One of the youngest billionaires on the planet on the Forbes list, Franceschi, 26, told the story in a lecture this Friday (31) at the Brazil Conference, an event organized by students from Harvard and MIT (Massachusetts Institute of Technology) universities, in Cambridge. , in the Boston region, USA. “I didn’t sleep much at the time and I probably haven’t slept until now either,” he joked.

Silicon Valley’s largest bank by deposits and 16th largest in the United States, with $209 billion in assets, SVB collapsed on March 10. Two days later, the Fed (American central bank) and the FDIC (credit guarantee fund) announced that they would honor the bank’s deposits, of US$ 175.4 billion, to avoid a bank run in the country.

“One of our biggest competitors had been in this area for 40 years and they were going out of business,” said Franceschi, who said that around 40% of Brex customers also used SVB services.
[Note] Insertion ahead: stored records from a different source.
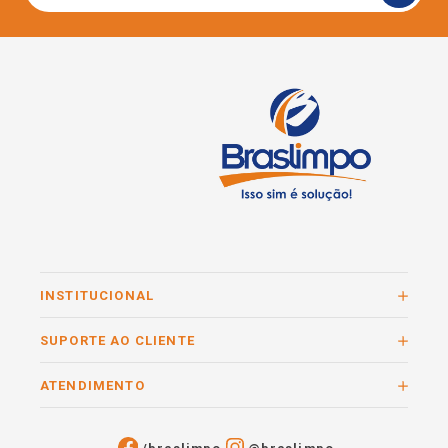
INSTITUCIONAL
SUPORTE AO CLIENTE
ATENDIMENTO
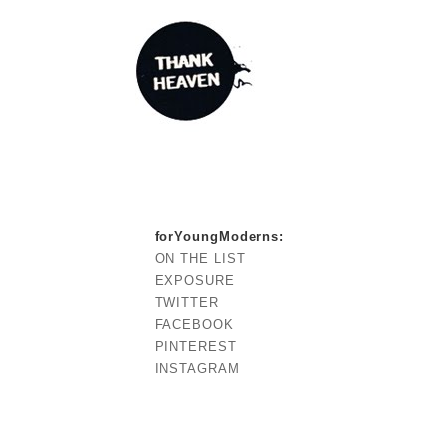
forYoungModerns
:
ON THE LIST
EXPOSURE
TWITTER
FACEBOOK
PINTEREST
INSTAGRAM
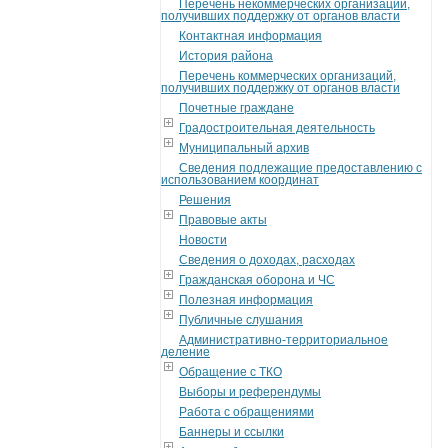
Перечень некоммерческих организаций,
получивших поддержку от органов власти
Контактная информация
История района
Перечень коммерческих организаций,
получивших поддержку от органов власти
Почетные граждане
Градостроительная деятельность
Муниципальный архив
Сведения подлежащие предоставлению с
использованием координат
Решения
Правовые акты
Новости
Сведения о доходах, расходах
Гражданская оборона и ЧС
Полезная информация
Публичные слушания
Административно-территориальное
деление
Обращение с ТКО
Выборы и референдумы
Работа с обращениями
Баннеры и ссылки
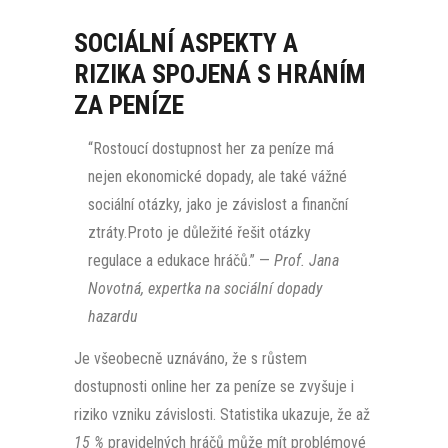
SOCIÁLNÍ ASPEKTY A
RIZIKA SPOJENÁ S HRÁNÍM
ZA PENÍZE
“Rostoucí dostupnost her za peníze má
nejen ekonomické dopady, ale také vážné
sociální otázky, jako je závislost a finanční
ztráty.Proto je důležité řešit otázky
regulace a edukace hráčů.” —
Prof. Jana
Novotná, expertka na sociální dopady
hazardu
Je všeobecně uznáváno, že s růstem
dostupnosti online her za peníze se zvyšuje i
riziko vzniku závislosti. Statistika ukazuje, že až
15 %
pravidelných hráčů může mít problémové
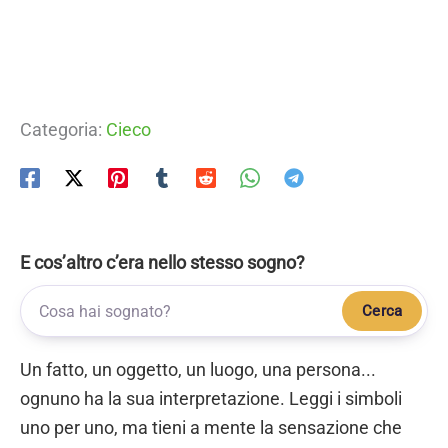
Categoria:
Cieco
E cos’altro c’era nello stesso sogno?
Cerca
Un fatto, un oggetto, un luogo, una persona...
ognuno ha la sua interpretazione. Leggi i simboli
uno per uno, ma tieni a mente la sensazione che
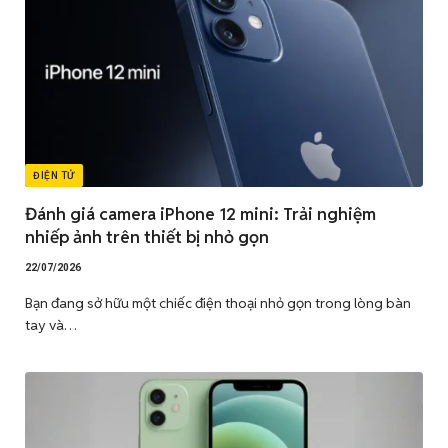
ĐIỆN TỬ
Đánh giá camera iPhone 12 mini: Trải nghiệm
nhiếp ảnh trên thiết bị nhỏ gọn
22/07/2026
Bạn đang sở hữu một chiếc điện thoại nhỏ gọn trong lòng bàn
tay và…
According to him, four hours after the announcement of bankruptcy, Brex launched the emergency credit line for all SVB customers.

For the entrepreneur, the Fed rescue was important, otherwise the bank failure would be an “extinction event” for many startups.

Born in Rio, Franceschi founded Brex in 2017 while studying computer science at Stanford (a college he dropped out of a semester later) with Henrique Dubugras, after selling online payments startup Pagar.me to Stone.

Despite the success, the businessman said that the duo made some mistakes with the meteoric rise of the company, a unicorn, which, he said, reached revenues of US $ 10 million just six months after launching in Silicon Valley, in 2018, and to $100 million the following year. “Internally, their culture changes. ‘We are invincible, we can do everything at the same time and be successful.’

“At the end of 2019, we saw that everything was working and we decided to double everything. Let’s focus on different things. Startups were our strategy, but let’s start providing services to small and medium-sized businesses. From small customers like cafes to DoorDash (delivery platform ), AirBnB and Google. That was the scale we were operating and it didn’t work”, he recalled.

The businessman claims that it was not possible to focus on customer service when they had such a diverse portfolio and had to choose which path to follow. Last year, he says, he had to let go of 40,000 clients from smaller businesses, a “very painful decision, with a very bad result in terms of public relations”, he described.

Brex is hiring in Brazil, said Franceschi, in a move to decentralize the company’s headquarters after the pandemic, when they opened offices in New York, Salt Lake City and Vancouver (Canada).